First, understanding DB2's locking and isolation levels was essential for building a responsive online system. The decision to use uncommitted read for informational queries and cursor stability only for balance verification queries was the single most impactful design choice in the project. Without this distinction, the new system would have performed only marginally better than the old one.
Second, consolidating multiple SQL statements into fewer, more complex queries was not merely an optimization but a fundamental design principle for CICS/DB2 programs. Each SQL statement incurred overhead for the CICS-DB2 attachment facility, and reducing the number of statements reduced both elapsed time and CPU consumption.
Third, the composite index on TRANSACTION_HISTORY was a reminder that index design must be driven by actual query patterns, not just by primary key requirements. The DBA's analysis of the EXPLAIN output for each query in the program identified exactly which indexes were needed and, equally important, which candidate indexes would not be used and could be omitted.
Fourth, the comprehensive SQLCODE handling was not just a reliability feature but a user experience feature. Branch tellers who received a message saying "Account is being updated - please retry in a moment" instead of "DFHAC2206 TRANSACTION AINQ ABEND AEY9" were far more likely to handle the situation correctly and maintain confidence in the system.

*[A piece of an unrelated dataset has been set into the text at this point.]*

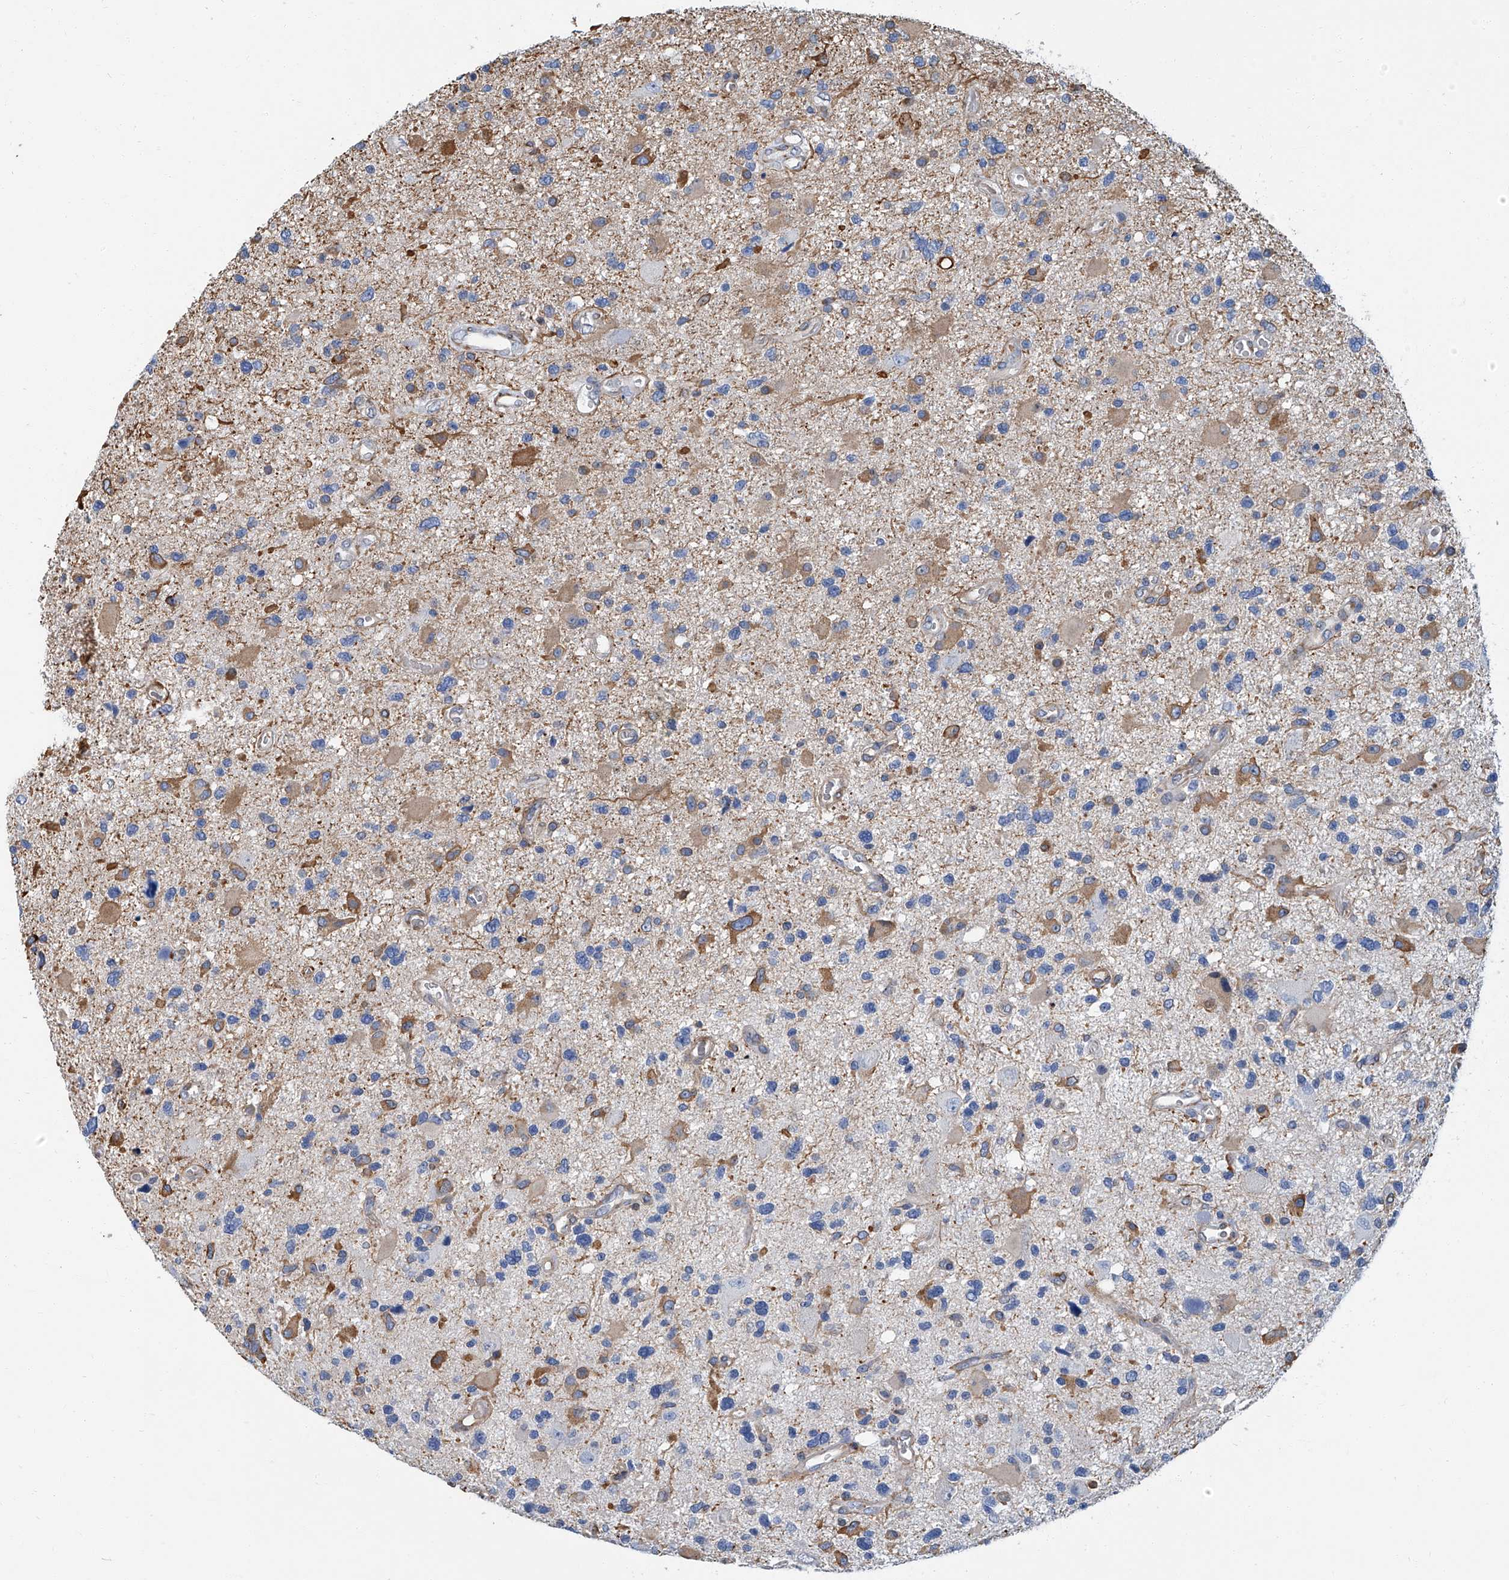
{"staining": {"intensity": "moderate", "quantity": "25%-75%", "location": "cytoplasmic/membranous"}, "tissue": "glioma", "cell_type": "Tumor cells", "image_type": "cancer", "snomed": [{"axis": "morphology", "description": "Glioma, malignant, High grade"}, {"axis": "topography", "description": "Brain"}], "caption": "There is medium levels of moderate cytoplasmic/membranous expression in tumor cells of high-grade glioma (malignant), as demonstrated by immunohistochemical staining (brown color).", "gene": "PSMB10", "patient": {"sex": "male", "age": 33}}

Fifth, the retry mechanism for lock timeouts demonstrated that graceful degradation was achievable in a CICS/DB2 environment. Rather than treating every lock timeout as an error, the program could wait briefly and retry, transparently resolving transient contention without user intervention. The 200-millisecond delay was determined empirically through testing with various batch workloads and represented the optimal balance between retry responsiveness and avoiding adding load during contention events.
Conclusion
The Continental Trust Bank account inquiry system demonstrates that COBOL programs running in a CICS/DB2 environment can achieve modern response time expectations when designed with careful attention to query optimization, isolation level management, and concurrent access patterns. The combination of embedded SQL for data access, CICS for transaction management, and thoughtful DB2 index design produced a system that met sub-second response time targets while coexisting with heavy batch workloads. For organizations building or redesigning online inquiry systems on mainframe platforms, this case study illustrates that performance is primarily a design problem, not a technology limitation.